Contribution limit: If (in 2022) single income does not exceed $68,000 (couple $109,000), then the contribution (contribution) to the IRA account can be up to $6,000 in that year (people over 50 years old can add $1,000 to a maximum of $7,000).

Annual deposit time: 1/1 of each year to 4/15 of the second year. So in addition to 365 days in a year, you can also deposit for the previous year in the first 4.5 months of the second year. For the overlapping four and a half months, you can choose to contribute for the previous year or for the current year.

Withdrawal age: Since it is a retirement account, it must meet certain conditions before it can be withdrawn. The earliest withdrawal age for the first time is 59.5 years old, below this age there will be a fine of 10% of income tax; the latest withdrawal age for the first time is 72 years old on April 1st of the second year.

Upper age limit for deposits: Starting in 2020, there is no maximum age limit.

Delayed tax payment: Although in practice we often deposit tax-deducted income in IRA, when filing taxes, as long as your income meets the corresponding requirements, the funds invested in IRA that year will be defined as pre-tax income. That is, when you file a tax return, your total income will be deducted from the amount invested in the IRA for the year. Invisible income and taxes are likely to be reduced. And the money in the IRA account will not be taxed until you withdraw it in retirement.

​In the following special-purpose situations, you can receive IRA in advance and only need to pay taxes without penalty:

for higher education.

Receive up to $10,000 for your first home purchase.

Unsubsidized medical bills up to 7.5% of income.

Pay Medicare premiums when you are unemployed (more than 12 weeks).

A fixed amount of cash will be withdrawn every year for the rest of your life.

Active duty military with more than 179 days of service.

permanent disability.

 

There is another popular individual retirement plan: the Roth IRA. Similar to IRA, but Roth IRA differs from IRA in the following ways:

Contribution limit: If your single income (in 2022) does not exceed $129,000 (couple $204,000), then the total contribution (contribution) in the personal Roth IRA account this year is up to $6,000, and those over 50 years old can add $1,000, which is a maximum of $7,000.

Contributions from after-tax income without delay in tax payment: Only the salary after tax has been paid can be put into Roth IRA. Although there is no way to reduce taxes during the working year, if the funds in the account work well, no matter how the value increases when withdrawing, there is no need to worry about taxation.

 

Minimum withdrawal age: The principal can be withdrawn after the account is opened and deposited for 5 years, but the income cannot be withdrawn. After the age of 59.5, you can freely withdraw funds like an IRA.

 

Personal tax must be submitted annually by yourself or your family or by an accountant, and cannot be done by the unit or institution you work for. Normally, the period from the end of January to April 15th is the time window for summarizing and declaring the income of the previous year, and fines may be incurred if it is overdue.
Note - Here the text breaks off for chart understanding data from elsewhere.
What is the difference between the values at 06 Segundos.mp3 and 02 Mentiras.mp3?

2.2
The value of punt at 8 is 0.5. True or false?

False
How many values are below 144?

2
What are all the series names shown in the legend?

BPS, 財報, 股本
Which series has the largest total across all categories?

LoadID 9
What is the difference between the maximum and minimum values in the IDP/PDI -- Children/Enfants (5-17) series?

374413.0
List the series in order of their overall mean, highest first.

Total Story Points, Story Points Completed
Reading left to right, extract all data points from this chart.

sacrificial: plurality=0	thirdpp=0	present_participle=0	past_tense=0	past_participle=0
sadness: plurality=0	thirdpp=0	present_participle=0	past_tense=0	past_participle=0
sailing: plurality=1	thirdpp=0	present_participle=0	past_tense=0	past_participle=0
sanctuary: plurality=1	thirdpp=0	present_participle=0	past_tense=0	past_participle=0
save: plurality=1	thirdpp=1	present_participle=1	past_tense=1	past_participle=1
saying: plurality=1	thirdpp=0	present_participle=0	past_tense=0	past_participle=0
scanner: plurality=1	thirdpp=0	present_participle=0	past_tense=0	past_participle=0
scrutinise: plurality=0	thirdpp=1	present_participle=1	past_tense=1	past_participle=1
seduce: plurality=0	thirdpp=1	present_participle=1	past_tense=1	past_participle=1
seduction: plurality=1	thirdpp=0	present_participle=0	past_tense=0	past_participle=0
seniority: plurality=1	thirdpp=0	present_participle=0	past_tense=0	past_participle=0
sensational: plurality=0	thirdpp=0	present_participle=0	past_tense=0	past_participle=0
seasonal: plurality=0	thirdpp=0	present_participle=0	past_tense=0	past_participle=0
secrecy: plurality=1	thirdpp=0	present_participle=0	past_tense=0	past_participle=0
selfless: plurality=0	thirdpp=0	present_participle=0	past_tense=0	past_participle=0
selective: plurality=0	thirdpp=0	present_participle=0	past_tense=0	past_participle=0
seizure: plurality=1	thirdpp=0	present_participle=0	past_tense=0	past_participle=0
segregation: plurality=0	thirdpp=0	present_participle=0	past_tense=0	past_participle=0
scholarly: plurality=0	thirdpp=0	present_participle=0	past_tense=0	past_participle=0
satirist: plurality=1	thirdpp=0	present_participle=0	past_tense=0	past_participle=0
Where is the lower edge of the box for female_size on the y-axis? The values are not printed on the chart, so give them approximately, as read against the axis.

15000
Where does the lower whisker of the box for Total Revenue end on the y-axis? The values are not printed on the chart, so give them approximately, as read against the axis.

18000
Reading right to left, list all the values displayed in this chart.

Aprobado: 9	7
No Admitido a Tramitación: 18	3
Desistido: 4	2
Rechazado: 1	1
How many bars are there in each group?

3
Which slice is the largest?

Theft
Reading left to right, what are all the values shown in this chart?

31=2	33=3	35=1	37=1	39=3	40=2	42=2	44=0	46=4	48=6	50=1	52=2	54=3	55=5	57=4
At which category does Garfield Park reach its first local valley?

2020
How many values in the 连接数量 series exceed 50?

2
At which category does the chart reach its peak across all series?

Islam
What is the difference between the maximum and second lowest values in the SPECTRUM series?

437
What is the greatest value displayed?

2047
In addition to the federal tax bureau IRS at the national level, various tax forms and material submission departments may also have state and local tax bureaus, financial supervisory bureaus and other departments. In order to standardize the large-scale tax declarations across the country every year, the formal “organization” or “person” that gives you funds/assets should provide relevant vouchers and tax forms before you file taxes, such as W-2 or 1099-NEC for employers to pay wages, 1099-INT for the bank to issue interest, 1099-G for the government to issue unemployment benefits, etc. It should be noted that if there are errors/omissions in the personal declaration, there may be a progressive fine according to time, please make sure to pay the tax in time; at the same time, please collect or scan all tax forms, bills or vouchers for tax inspection purposes.

​The opinions expressed by HHL Advisors Group are for information sharing only and do not constitute any legal advice.

Do not reproduce without authorization.